Un turn-over qui s’avère néanmoins plus limité lorsque les agents pratiquent le temps partiel. C’est le cas de nombre de plateformes, qui préfèrent jongler avec les plannings que de se retrouver avec des effectifs insuffisants. « Nous sommes tout à fait favorables à ce que certains écoutants conservent une activité en paralèle. Cela permet d’avoir un bon équilibre, une réalité de terrain constante. Il est important d’aller se ressourcer pour être toujours sur une écoute très alerte et en capacité de gérer ses propres émotions », abonde Pascal Vigneron.

L’avenir de ces plateformes, en tant que maillon fort de la chaîne médico-sociale, passe donc par une meilleure considération générale du métier et de ses spécificités, mais aussi par l’interpellation des pouvoirs publics et de l’ensemble des partenaires sur la qualité du service rendu au public. Des valeurs défendues avec force par les membres du collectif TeSS depuis sa naissance en 2012.

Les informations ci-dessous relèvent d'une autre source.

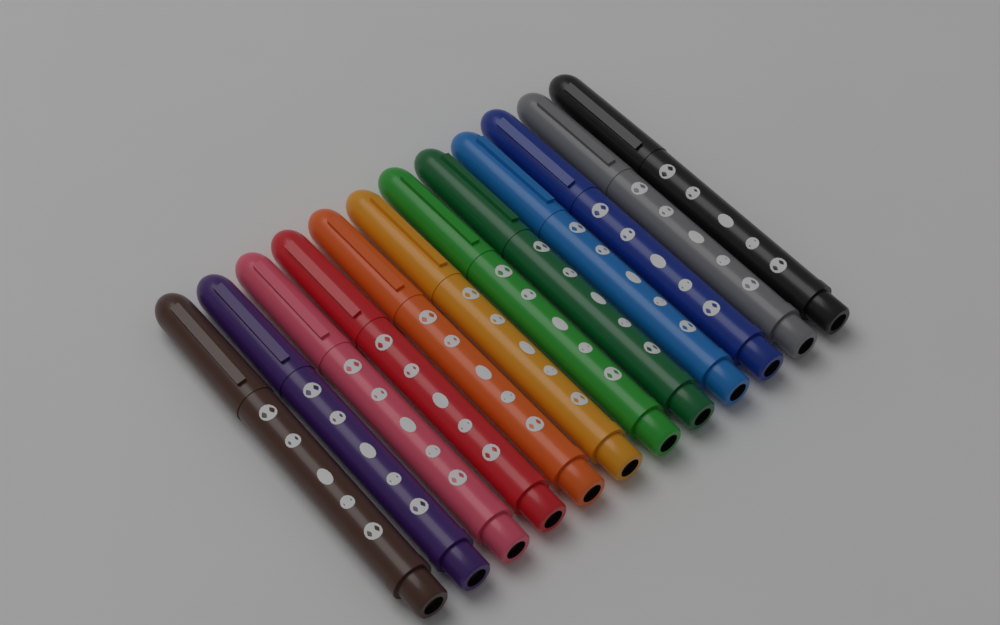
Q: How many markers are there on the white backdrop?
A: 12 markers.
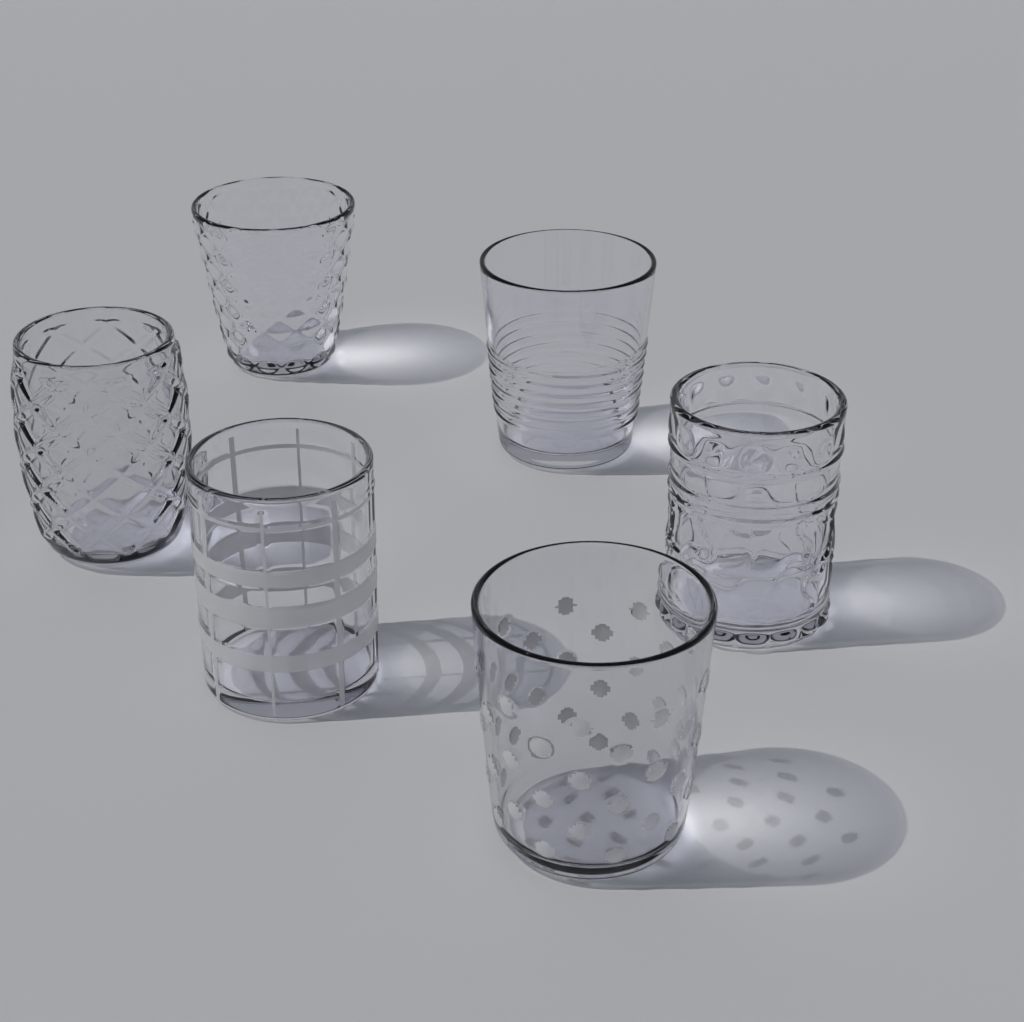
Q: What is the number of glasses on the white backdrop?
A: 6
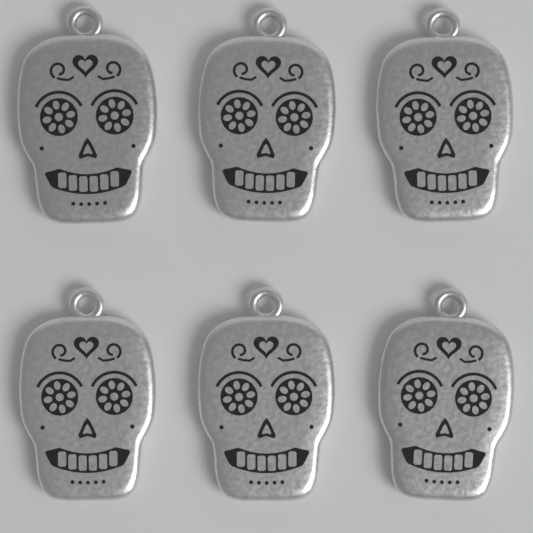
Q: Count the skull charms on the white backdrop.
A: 6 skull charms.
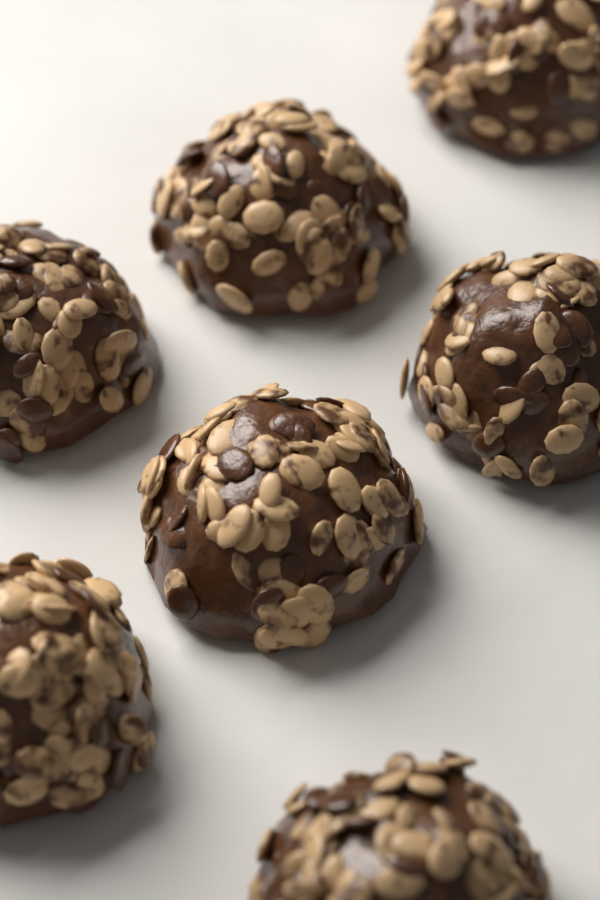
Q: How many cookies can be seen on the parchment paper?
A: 7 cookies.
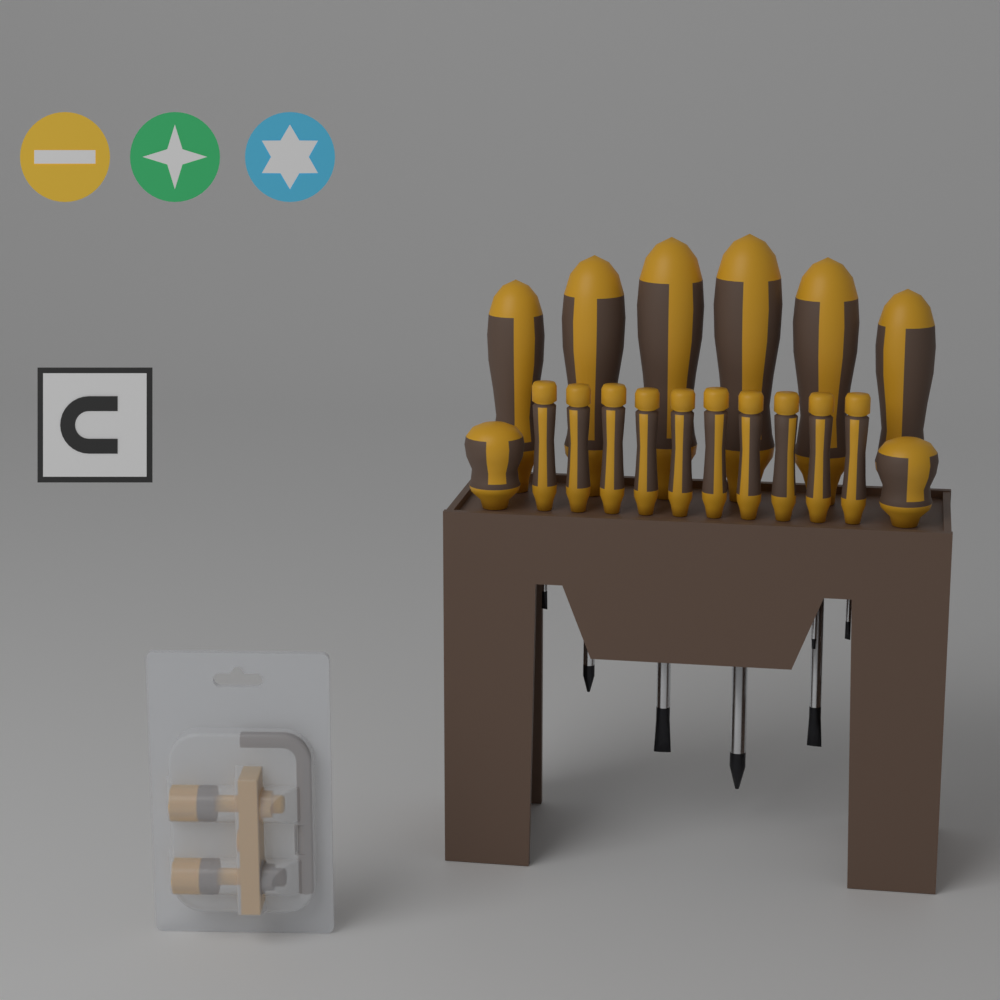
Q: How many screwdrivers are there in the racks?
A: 18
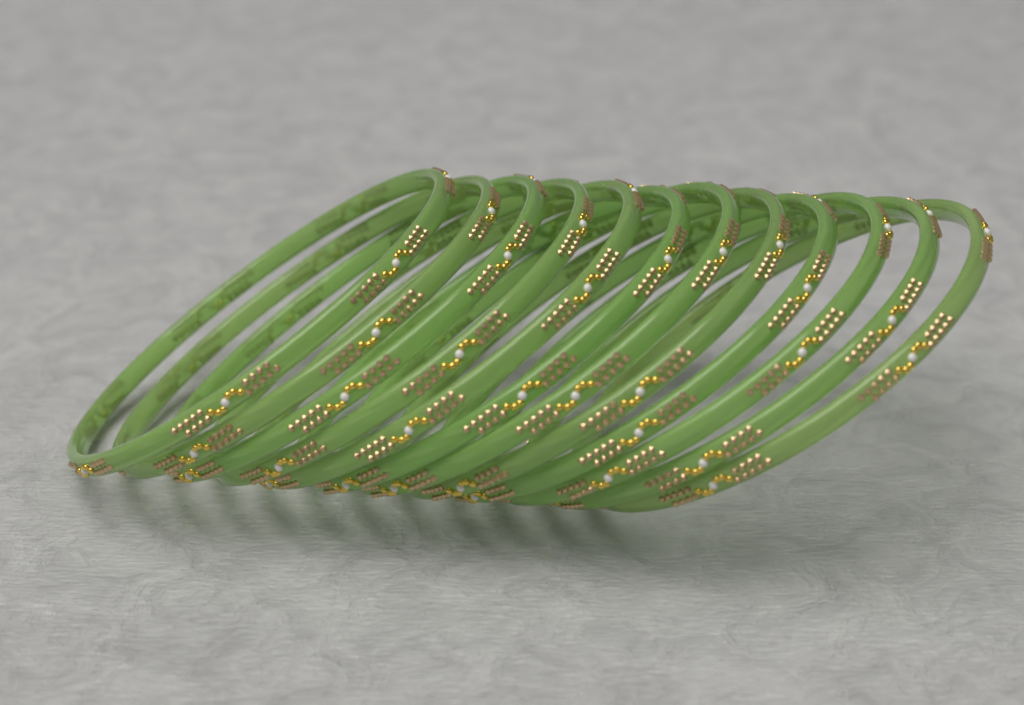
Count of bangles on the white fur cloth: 12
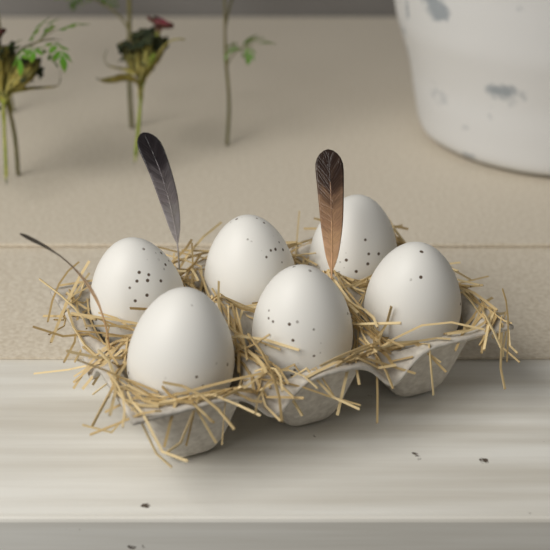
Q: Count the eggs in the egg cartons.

De leur côté, les plateformes progressent : spécialisation sur de nouveaux champs d’intervention, généralisation de la traduction simultanée pour les allophones ou amélioration de l’articulation avec les dispositifs existants. Car, à terme, l’espoir est grand pour ces dernières de contribuer à améliorer la prévention primaire. « On peut espérer que le jour où tout le monde connaîtra l’existence de ces lignes, les gens s’en serviront facilement. Peut-être alors, certains dérapages seront évités, prédit Isabelle Gillet. Mais, avant qu’on en arrive là, je serai à la retraite depuis longtemps. »

Notes

(1) Le livre-enquête du journaliste Victor Castanet, Les fossoyeurs, a dénoncé les conditions d’accueil dans les Ehpad du groupe privé Orpea. A la suite de sa parution, le 26 janvier aux éditions Fayard, le gouvernement a ordonné une enquête administrative du groupe.